PROBLEM REQUIREMENTS ▸
Copy nothing but the lines below running from the line containing "protein using IHC" through the line containing "micrograph of neoplastic", both end lines included.

INFORMATION ▸
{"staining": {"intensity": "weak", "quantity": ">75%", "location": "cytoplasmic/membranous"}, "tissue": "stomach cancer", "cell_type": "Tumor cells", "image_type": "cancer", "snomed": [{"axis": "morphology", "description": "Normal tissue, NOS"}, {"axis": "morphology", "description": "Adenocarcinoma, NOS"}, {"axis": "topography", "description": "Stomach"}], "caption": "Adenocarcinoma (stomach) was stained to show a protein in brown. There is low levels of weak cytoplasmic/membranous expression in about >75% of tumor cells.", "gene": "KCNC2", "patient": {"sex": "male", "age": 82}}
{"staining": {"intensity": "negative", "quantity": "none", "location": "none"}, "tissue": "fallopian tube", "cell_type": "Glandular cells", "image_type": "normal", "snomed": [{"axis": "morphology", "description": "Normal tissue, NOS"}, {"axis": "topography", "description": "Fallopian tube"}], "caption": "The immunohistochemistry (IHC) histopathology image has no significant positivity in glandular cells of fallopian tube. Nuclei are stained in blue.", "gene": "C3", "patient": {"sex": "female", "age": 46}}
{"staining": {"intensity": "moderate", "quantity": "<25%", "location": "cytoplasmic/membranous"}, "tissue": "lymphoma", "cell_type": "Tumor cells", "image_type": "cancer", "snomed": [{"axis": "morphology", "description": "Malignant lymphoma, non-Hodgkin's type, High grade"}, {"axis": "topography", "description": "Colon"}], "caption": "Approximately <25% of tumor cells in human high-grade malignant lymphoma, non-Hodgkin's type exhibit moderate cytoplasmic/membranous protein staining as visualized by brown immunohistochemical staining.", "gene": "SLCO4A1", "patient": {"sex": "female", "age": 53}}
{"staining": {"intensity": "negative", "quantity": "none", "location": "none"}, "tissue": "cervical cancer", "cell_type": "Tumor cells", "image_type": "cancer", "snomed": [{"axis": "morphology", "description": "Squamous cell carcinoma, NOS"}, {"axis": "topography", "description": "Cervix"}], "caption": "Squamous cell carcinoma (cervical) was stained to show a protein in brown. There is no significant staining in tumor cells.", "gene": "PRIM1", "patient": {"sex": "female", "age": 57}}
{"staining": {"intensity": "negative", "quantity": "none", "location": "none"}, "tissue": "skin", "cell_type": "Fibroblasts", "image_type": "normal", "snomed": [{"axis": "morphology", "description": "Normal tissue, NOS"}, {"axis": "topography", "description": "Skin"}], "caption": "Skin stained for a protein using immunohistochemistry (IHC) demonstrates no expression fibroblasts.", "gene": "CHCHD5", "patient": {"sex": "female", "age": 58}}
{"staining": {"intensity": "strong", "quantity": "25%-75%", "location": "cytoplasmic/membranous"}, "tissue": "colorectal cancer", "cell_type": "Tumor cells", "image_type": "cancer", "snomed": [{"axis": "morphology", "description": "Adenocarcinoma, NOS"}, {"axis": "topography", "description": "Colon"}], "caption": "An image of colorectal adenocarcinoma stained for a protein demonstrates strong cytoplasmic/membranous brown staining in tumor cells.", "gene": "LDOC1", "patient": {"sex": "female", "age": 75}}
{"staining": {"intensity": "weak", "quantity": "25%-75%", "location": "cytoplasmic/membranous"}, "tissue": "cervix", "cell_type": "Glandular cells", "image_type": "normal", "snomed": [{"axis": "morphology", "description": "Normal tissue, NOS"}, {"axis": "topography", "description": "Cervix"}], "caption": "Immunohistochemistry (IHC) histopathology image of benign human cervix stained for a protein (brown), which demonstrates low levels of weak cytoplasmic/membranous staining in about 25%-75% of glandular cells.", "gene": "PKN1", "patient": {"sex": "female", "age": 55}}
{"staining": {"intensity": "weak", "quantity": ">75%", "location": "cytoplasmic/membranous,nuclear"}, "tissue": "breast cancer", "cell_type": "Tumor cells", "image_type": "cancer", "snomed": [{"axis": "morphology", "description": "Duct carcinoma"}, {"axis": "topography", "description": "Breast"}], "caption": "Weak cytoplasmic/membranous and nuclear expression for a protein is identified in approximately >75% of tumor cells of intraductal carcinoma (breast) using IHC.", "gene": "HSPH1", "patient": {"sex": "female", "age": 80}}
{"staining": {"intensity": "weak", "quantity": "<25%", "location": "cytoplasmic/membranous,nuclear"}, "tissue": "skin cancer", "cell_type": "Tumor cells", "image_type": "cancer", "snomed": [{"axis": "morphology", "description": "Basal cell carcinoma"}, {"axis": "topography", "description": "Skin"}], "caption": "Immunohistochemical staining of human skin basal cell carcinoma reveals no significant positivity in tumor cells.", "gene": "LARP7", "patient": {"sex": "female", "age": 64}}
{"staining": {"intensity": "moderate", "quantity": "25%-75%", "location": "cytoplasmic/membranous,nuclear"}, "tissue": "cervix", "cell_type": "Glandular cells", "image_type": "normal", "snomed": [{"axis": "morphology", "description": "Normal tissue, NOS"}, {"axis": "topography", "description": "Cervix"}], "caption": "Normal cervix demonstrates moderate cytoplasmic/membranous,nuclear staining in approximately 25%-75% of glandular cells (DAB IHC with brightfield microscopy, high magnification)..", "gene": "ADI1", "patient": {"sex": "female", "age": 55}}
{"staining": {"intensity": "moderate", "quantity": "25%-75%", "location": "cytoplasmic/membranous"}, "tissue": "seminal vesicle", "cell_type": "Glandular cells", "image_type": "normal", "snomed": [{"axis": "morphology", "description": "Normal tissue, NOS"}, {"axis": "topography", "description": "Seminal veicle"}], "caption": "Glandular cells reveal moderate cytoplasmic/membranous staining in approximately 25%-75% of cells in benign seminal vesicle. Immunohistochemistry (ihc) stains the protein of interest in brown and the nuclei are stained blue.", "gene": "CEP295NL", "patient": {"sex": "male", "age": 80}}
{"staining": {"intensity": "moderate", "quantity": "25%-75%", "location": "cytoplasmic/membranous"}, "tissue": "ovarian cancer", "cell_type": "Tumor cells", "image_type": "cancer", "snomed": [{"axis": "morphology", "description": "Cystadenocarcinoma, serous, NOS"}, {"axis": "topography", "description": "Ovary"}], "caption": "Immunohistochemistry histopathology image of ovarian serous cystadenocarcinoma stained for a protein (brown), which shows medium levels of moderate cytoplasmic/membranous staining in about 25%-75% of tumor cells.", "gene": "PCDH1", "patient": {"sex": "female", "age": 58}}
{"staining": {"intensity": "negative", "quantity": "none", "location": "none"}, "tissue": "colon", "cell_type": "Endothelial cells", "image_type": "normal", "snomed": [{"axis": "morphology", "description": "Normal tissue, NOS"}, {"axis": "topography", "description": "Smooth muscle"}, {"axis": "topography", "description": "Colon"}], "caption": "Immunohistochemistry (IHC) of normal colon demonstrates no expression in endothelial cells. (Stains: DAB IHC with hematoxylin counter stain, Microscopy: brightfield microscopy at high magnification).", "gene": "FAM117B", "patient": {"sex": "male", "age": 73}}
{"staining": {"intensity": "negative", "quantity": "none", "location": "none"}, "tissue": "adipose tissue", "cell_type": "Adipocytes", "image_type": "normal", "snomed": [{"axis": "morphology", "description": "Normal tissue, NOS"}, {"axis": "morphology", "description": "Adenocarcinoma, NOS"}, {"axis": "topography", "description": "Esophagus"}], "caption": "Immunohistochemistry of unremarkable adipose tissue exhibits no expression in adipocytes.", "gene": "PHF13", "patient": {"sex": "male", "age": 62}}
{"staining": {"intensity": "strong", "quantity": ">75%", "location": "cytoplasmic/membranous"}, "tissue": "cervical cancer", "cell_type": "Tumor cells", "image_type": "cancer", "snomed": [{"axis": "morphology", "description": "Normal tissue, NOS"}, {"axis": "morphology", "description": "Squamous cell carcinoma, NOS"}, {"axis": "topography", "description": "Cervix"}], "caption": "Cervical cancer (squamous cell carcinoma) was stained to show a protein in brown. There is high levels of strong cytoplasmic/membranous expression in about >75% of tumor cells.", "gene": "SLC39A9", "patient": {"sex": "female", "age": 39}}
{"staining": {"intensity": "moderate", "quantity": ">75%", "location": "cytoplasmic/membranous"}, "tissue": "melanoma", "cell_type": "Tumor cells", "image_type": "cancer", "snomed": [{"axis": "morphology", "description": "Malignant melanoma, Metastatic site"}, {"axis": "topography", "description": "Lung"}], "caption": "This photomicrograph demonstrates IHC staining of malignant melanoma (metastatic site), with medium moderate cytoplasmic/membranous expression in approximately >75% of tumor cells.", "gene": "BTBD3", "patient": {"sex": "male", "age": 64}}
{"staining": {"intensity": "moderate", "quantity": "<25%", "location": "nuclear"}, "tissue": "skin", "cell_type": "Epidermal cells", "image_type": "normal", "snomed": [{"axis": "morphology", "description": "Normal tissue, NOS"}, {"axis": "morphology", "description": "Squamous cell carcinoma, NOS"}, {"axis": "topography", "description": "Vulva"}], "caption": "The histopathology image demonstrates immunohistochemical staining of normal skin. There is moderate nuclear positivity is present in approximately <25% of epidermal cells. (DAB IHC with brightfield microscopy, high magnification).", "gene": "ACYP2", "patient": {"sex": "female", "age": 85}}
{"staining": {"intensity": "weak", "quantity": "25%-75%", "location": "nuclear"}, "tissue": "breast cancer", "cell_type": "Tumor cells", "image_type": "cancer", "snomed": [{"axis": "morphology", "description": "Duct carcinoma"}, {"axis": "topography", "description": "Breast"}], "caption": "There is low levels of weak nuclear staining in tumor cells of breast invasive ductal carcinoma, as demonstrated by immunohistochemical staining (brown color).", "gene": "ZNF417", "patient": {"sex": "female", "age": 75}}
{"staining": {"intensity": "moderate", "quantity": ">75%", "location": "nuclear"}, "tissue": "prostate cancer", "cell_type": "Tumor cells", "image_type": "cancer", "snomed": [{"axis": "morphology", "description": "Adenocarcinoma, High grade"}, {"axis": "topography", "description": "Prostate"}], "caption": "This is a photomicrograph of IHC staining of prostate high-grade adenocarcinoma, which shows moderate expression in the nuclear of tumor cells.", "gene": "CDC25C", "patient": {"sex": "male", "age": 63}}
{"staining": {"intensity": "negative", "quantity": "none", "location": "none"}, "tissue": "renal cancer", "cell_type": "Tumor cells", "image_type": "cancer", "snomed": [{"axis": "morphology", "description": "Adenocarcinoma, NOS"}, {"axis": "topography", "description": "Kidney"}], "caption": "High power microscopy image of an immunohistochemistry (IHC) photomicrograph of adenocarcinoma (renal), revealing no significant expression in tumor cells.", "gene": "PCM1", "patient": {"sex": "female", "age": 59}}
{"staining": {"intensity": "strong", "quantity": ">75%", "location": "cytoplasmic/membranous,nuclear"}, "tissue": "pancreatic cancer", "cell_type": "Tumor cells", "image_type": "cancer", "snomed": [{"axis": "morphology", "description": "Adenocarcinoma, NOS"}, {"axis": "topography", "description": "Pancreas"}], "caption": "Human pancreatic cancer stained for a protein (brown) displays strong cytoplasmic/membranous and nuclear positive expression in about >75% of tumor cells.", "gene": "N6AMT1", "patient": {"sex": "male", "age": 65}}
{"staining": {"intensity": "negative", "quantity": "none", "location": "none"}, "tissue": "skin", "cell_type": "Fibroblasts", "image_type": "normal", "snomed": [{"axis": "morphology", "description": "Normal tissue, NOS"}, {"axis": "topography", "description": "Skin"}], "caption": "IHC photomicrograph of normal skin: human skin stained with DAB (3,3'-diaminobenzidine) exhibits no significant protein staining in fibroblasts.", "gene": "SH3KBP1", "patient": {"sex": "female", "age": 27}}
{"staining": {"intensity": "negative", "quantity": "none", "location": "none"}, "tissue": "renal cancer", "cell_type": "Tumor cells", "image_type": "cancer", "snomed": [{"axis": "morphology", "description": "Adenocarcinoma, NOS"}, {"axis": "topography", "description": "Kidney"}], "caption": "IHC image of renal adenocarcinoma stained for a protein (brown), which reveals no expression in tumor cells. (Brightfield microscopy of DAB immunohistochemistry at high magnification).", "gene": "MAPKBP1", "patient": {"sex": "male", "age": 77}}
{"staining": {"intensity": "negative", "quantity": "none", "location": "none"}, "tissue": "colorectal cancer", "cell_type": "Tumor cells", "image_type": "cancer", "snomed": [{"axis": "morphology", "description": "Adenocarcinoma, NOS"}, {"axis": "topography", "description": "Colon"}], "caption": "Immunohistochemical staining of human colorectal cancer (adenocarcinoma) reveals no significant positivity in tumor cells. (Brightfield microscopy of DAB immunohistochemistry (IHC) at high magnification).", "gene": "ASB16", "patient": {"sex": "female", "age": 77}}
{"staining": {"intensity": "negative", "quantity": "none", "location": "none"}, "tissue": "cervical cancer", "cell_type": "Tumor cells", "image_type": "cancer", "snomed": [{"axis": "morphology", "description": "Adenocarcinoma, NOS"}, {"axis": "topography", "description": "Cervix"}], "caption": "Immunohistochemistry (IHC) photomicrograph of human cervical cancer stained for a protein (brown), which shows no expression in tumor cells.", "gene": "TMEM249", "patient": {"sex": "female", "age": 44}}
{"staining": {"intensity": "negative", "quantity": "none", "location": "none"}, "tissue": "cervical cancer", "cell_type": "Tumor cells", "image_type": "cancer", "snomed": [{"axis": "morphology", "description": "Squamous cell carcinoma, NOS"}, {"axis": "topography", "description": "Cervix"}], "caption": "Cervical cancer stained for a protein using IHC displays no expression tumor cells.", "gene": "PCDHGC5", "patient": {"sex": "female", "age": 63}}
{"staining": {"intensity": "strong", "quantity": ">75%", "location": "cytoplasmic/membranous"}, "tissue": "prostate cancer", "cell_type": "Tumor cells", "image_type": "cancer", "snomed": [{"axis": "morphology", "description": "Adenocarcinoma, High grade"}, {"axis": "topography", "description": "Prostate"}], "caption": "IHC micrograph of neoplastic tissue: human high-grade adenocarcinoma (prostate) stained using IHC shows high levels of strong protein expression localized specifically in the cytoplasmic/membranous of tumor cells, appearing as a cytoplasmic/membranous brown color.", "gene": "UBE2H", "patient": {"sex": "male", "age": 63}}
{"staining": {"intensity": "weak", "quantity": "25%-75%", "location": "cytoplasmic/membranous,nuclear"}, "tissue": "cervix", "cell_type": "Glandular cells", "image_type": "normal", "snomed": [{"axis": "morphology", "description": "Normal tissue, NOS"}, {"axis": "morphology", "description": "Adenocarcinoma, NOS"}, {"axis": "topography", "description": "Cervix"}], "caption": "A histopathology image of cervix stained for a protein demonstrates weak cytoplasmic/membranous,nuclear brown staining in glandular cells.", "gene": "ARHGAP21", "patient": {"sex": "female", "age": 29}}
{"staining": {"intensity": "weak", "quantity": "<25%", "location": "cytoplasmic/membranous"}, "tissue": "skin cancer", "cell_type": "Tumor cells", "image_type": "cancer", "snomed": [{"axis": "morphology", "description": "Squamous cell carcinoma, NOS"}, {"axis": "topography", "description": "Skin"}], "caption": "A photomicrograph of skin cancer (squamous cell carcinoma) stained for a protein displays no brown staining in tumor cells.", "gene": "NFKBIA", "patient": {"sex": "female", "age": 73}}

ANSWER TO THIS EXERCISE ▸
{"staining": {"intensity": "negative", "quantity": "none", "location": "none"}, "tissue": "cervical cancer", "cell_type": "Tumor cells", "image_type": "cancer", "snomed": [{"axis": "morphology", "description": "Squamous cell carcinoma, NOS"}, {"axis": "topography", "description": "Cervix"}], "caption": "Cervical cancer stained for a protein using IHC displays no expression tumor cells.", "gene": "PCDHGC5", "patient": {"sex": "female", "age": 63}}
{"staining": {"intensity": "strong", "quantity": ">75%", "location": "cytoplasmic/membranous"}, "tissue": "prostate cancer", "cell_type": "Tumor cells", "image_type": "cancer", "snomed": [{"axis": "morphology", "description": "Adenocarcinoma, High grade"}, {"axis": "topography", "description": "Prostate"}], "caption": "IHC micrograph of neoplastic tissue: human high-grade adenocarcinoma (prostate) stained using IHC shows high levels of strong protein expression localized specifically in the cytoplasmic/membranous of tumor cells, appearing as a cytoplasmic/membranous brown color.", "gene": "UBE2H", "patient": {"sex": "male", "age": 63}}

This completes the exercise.